### Problem statement
Every line of the records that contains "pitch" should be tallied, and only the resulting number returned.

### Data records

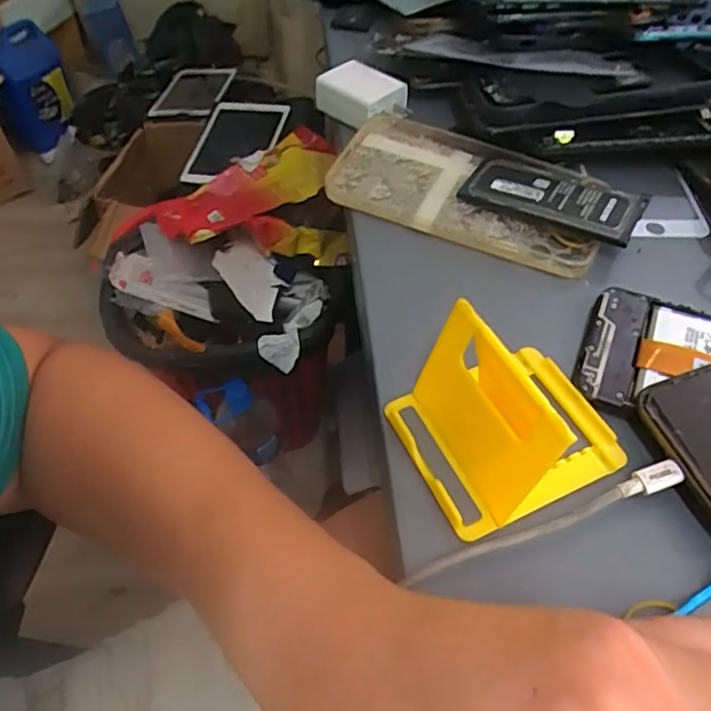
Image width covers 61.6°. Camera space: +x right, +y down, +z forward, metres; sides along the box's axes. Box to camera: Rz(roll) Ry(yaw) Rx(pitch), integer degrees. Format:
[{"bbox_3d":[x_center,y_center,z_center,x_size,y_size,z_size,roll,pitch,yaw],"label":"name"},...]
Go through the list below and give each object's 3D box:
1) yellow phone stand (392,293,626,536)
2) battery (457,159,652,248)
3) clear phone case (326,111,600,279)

### Task output
2